*Work order:* Retype the records below word for word and omit any image.

*Material for the task:*
* * *

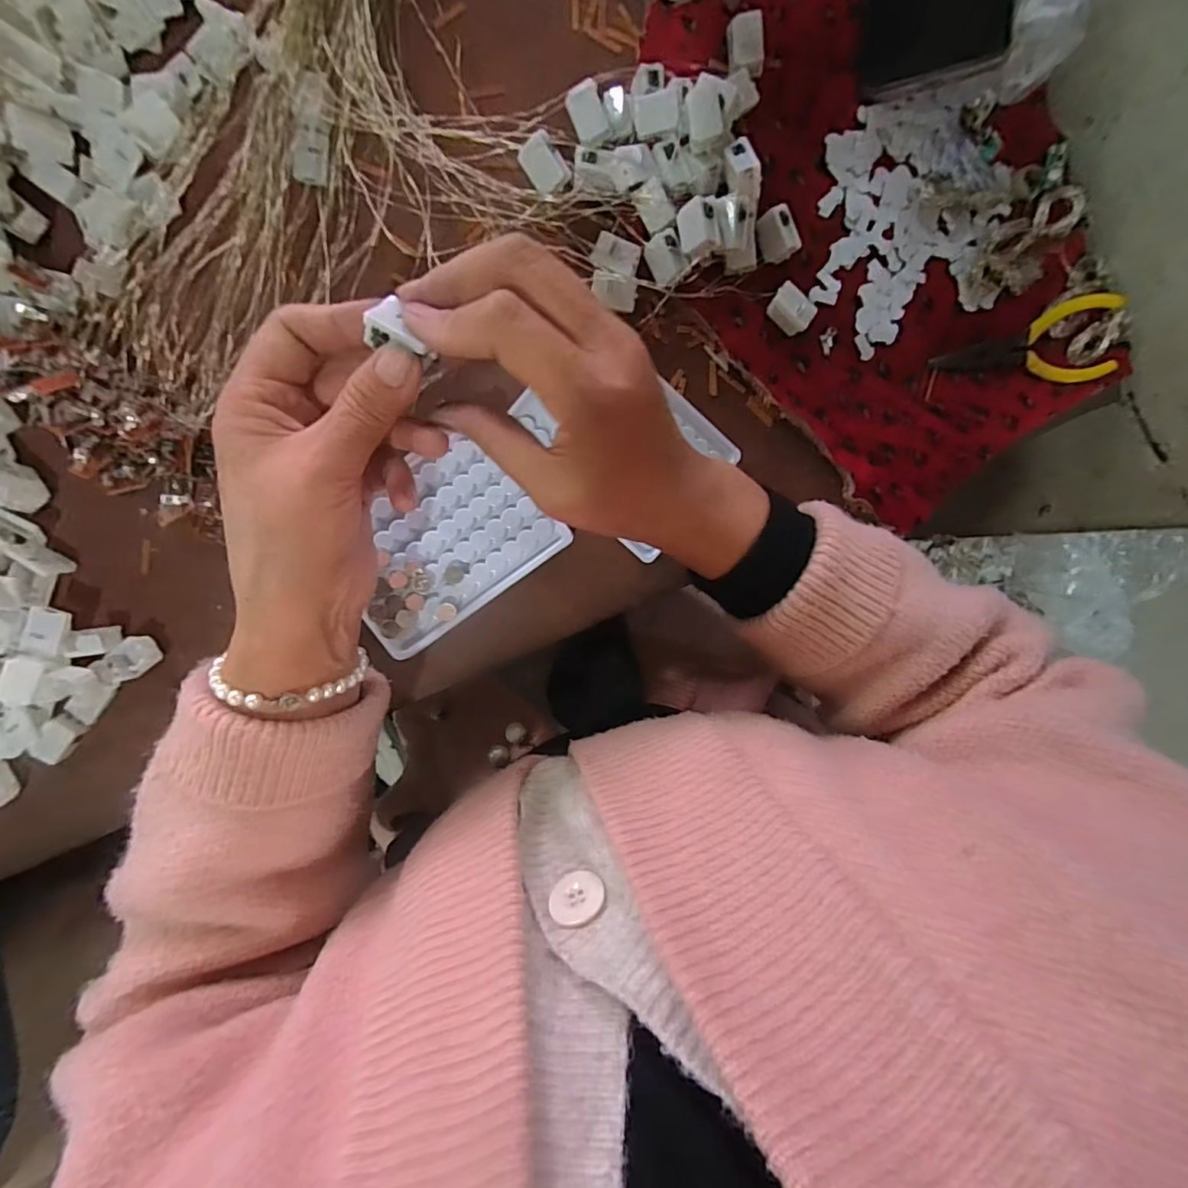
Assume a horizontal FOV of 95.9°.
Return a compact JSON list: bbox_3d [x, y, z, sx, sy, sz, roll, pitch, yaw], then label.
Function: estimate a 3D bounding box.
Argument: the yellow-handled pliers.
[{"bbox_3d":[0.284,-0.159,0.349,0.123,0.010,0.052,-13,95,-3],"label":"yellow-handled pliers"}]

* * *

*Expected output:*
Assume a horizontal FOV of 95.9°.
Return a compact JSON list: bbox_3d [x, y, z, sx, sy, sz, roll, pitch, yaw], then label.
Function: estimate a 3D bounding box.
Argument: the yellow-handled pliers.
[{"bbox_3d":[0.284,-0.159,0.349,0.123,0.010,0.052,-13,95,-3],"label":"yellow-handled pliers"}]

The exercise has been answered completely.